Aim of the exercise: Go through the entries below and return every line that contains "userSpaceOnUse".

=== Begin Enclosure ===

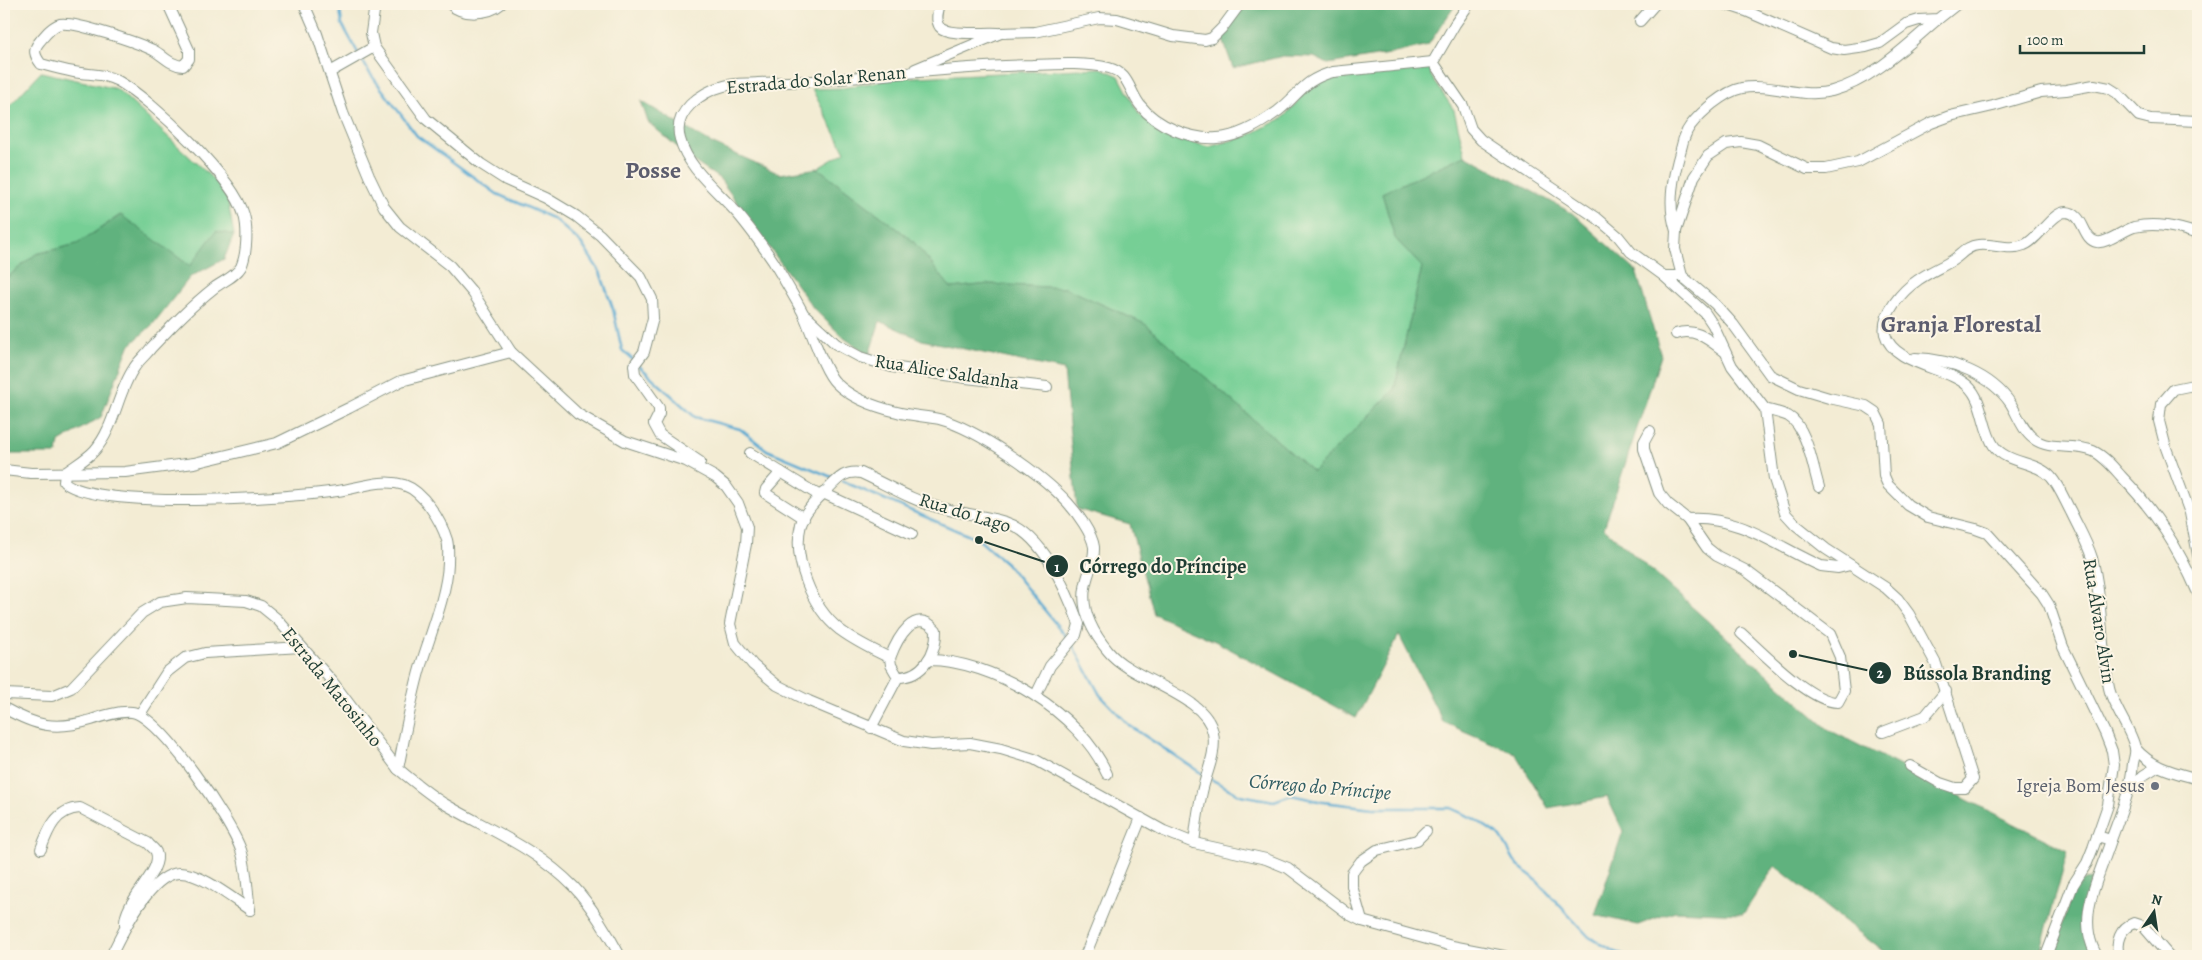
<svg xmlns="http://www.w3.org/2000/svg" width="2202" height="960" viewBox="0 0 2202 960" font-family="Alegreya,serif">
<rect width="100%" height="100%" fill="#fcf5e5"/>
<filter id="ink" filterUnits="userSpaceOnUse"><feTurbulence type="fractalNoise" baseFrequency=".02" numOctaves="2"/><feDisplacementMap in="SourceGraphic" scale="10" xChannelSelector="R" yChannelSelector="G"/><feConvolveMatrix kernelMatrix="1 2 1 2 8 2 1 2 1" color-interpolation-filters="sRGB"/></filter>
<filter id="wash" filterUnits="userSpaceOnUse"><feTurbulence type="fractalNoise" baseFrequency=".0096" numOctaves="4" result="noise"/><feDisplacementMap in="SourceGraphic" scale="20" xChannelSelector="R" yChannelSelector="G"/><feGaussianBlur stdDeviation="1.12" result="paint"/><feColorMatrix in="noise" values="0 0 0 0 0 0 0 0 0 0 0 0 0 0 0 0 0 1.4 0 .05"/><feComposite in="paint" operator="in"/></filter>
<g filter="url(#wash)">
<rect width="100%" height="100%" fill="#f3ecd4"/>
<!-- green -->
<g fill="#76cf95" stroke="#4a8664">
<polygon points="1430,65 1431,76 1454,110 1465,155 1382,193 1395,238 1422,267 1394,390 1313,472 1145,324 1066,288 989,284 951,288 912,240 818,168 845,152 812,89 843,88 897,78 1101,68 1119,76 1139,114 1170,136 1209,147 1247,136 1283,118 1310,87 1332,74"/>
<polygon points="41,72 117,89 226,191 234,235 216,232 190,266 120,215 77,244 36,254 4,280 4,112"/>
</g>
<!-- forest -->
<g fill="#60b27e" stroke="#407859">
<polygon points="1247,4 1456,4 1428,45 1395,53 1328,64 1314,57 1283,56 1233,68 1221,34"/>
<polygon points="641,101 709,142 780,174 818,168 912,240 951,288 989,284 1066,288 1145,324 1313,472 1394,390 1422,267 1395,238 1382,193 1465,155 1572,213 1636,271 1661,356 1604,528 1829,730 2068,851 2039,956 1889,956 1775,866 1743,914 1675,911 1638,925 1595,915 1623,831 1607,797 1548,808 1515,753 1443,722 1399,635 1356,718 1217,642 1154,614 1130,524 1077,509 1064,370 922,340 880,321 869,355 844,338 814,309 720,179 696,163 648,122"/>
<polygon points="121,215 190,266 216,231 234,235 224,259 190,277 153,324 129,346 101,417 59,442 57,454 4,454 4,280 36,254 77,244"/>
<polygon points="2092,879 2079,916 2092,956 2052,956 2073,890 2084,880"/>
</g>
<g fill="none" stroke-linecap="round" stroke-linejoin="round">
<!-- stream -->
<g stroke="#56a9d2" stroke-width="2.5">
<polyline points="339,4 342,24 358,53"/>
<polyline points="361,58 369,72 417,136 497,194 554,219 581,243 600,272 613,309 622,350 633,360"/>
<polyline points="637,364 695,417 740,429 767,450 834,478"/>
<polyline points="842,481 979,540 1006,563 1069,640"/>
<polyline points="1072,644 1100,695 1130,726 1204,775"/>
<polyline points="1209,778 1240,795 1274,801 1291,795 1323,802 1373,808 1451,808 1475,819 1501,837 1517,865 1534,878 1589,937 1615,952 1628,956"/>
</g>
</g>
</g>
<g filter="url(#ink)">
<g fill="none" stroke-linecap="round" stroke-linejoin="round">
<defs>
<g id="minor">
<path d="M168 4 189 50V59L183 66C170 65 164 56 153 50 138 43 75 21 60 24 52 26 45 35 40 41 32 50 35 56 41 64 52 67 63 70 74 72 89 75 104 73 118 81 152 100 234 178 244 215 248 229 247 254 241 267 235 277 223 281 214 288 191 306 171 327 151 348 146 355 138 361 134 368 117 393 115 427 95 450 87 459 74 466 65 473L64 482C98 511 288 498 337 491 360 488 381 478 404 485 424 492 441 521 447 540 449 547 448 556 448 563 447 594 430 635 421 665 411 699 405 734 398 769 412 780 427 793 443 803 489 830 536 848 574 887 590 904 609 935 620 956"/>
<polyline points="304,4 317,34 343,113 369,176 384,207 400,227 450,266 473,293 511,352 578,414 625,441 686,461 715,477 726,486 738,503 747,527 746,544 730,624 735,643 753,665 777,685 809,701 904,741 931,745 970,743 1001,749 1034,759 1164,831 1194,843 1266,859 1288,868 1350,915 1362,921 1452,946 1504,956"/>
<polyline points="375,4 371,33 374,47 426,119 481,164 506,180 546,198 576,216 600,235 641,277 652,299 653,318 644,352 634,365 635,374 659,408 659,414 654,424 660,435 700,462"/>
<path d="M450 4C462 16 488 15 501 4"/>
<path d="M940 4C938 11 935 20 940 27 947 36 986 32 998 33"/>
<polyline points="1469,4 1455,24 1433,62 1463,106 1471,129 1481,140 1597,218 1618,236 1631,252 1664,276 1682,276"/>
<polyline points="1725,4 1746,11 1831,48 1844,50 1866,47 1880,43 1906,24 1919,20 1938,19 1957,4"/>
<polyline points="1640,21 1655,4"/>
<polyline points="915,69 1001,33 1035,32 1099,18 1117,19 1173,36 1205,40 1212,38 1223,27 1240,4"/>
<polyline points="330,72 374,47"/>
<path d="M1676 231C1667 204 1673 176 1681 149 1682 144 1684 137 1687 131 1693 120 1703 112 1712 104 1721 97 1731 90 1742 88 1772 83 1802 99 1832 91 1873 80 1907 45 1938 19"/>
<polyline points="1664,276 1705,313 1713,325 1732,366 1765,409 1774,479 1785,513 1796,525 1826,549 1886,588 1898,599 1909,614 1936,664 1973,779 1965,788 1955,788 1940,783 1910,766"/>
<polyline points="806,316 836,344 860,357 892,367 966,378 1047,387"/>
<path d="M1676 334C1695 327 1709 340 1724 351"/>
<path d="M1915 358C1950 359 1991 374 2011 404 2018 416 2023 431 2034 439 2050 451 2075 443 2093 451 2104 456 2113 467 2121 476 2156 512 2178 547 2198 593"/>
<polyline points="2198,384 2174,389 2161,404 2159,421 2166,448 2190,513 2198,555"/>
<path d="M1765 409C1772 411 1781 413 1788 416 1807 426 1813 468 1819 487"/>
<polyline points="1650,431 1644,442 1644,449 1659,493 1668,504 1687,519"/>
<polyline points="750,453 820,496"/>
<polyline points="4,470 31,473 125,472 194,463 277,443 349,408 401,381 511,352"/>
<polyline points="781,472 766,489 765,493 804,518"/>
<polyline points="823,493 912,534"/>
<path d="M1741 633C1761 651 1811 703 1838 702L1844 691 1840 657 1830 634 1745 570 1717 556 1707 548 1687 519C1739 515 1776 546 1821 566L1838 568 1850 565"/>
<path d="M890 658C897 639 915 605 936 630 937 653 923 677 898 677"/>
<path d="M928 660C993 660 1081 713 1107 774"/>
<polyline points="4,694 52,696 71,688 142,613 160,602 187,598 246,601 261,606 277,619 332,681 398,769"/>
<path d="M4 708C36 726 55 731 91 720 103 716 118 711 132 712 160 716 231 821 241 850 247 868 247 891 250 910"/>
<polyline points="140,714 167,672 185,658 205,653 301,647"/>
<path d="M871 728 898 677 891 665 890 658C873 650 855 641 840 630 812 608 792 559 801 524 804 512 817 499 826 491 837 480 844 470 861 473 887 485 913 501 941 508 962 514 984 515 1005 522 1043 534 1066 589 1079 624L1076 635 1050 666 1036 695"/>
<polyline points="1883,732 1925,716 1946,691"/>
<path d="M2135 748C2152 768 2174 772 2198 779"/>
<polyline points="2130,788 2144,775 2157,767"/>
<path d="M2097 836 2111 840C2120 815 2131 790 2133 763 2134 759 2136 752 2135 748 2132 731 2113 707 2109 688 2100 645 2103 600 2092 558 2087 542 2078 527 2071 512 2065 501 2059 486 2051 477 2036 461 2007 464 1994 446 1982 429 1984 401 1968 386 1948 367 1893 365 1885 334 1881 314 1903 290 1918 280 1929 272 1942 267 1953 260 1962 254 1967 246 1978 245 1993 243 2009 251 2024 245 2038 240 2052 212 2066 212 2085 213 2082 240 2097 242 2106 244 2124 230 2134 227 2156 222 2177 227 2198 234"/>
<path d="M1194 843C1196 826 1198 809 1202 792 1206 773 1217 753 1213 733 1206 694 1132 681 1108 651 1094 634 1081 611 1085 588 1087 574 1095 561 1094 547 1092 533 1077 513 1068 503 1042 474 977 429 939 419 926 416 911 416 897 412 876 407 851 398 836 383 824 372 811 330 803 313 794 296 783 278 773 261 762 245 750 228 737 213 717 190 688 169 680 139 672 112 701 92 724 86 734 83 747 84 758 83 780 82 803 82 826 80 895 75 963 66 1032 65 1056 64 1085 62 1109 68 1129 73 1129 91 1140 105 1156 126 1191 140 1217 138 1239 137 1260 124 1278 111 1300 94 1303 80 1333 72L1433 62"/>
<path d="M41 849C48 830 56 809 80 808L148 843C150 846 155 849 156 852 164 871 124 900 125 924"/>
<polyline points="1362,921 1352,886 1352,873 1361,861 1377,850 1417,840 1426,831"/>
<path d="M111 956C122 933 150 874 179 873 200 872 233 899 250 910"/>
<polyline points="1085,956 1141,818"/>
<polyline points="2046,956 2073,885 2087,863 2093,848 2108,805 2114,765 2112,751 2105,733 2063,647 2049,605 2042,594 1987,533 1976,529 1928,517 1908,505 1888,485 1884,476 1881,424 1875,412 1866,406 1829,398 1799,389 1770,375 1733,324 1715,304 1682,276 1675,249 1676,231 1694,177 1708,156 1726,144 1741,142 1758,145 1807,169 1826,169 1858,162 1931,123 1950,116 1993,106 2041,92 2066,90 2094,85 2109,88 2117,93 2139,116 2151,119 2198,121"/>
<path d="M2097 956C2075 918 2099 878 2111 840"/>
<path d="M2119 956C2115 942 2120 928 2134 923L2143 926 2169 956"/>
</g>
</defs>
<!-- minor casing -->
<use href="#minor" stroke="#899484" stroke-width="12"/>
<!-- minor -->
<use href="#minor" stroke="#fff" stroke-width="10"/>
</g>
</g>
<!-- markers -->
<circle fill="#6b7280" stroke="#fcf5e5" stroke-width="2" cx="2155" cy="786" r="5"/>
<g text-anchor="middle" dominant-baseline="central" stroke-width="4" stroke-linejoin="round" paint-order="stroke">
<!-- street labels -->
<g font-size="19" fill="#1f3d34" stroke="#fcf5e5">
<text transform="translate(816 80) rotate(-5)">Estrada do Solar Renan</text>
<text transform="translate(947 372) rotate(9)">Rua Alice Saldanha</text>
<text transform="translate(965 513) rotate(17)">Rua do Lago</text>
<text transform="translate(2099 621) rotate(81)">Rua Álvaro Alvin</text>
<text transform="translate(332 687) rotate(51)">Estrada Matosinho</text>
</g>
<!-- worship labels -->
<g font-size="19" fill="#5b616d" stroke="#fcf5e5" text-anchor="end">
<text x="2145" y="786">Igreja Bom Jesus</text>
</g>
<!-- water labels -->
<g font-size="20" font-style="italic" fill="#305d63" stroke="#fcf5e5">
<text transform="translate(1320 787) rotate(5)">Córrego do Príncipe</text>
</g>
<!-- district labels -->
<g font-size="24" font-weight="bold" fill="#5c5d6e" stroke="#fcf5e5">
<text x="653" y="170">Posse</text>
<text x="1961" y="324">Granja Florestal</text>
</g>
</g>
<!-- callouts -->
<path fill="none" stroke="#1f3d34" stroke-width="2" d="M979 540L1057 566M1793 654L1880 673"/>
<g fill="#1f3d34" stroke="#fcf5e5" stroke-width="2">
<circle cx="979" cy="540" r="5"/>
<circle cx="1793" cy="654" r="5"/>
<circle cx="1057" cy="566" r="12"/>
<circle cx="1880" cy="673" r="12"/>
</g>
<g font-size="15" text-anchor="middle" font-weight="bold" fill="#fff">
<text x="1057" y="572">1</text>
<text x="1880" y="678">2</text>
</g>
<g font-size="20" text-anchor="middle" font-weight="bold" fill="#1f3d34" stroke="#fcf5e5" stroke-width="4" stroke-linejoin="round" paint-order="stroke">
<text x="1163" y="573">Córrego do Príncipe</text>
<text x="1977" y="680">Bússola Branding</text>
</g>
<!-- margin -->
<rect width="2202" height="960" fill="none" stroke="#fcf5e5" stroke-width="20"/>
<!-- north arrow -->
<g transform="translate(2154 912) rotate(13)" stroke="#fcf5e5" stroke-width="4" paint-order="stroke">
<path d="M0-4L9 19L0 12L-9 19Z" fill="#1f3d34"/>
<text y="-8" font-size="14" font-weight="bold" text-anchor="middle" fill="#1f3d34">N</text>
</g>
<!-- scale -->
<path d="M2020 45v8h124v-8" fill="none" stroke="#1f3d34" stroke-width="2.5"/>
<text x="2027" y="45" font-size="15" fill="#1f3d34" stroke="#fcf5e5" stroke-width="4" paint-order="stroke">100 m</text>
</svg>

=== End Enclosure ===

Exercise output:
<filter id="ink" filterUnits="userSpaceOnUse"><feTurbulence type="fractalNoise" baseFrequency=".02" numOctaves="2"/><feDisplacementMap in="SourceGraphic" scale="10" xChannelSelector="R" yChannelSelector="G"/><feConvolveMatrix kernelMatrix="1 2 1 2 8 2 1 2 1" color-interpolation-filters="sRGB"/></filter>
<filter id="wash" filterUnits="userSpaceOnUse"><feTurbulence type="fractalNoise" baseFrequency=".0096" numOctaves="4" result="noise"/><feDisplacementMap in="SourceGraphic" scale="20" xChannelSelector="R" yChannelSelector="G"/><feGaussianBlur stdDeviation="1.12" result="paint"/><feColorMatrix in="noise" values="0 0 0 0 0 0 0 0 0 0 0 0 0 0 0 0 0 1.4 0 .05"/><feComposite in="paint" operator="in"/></filter>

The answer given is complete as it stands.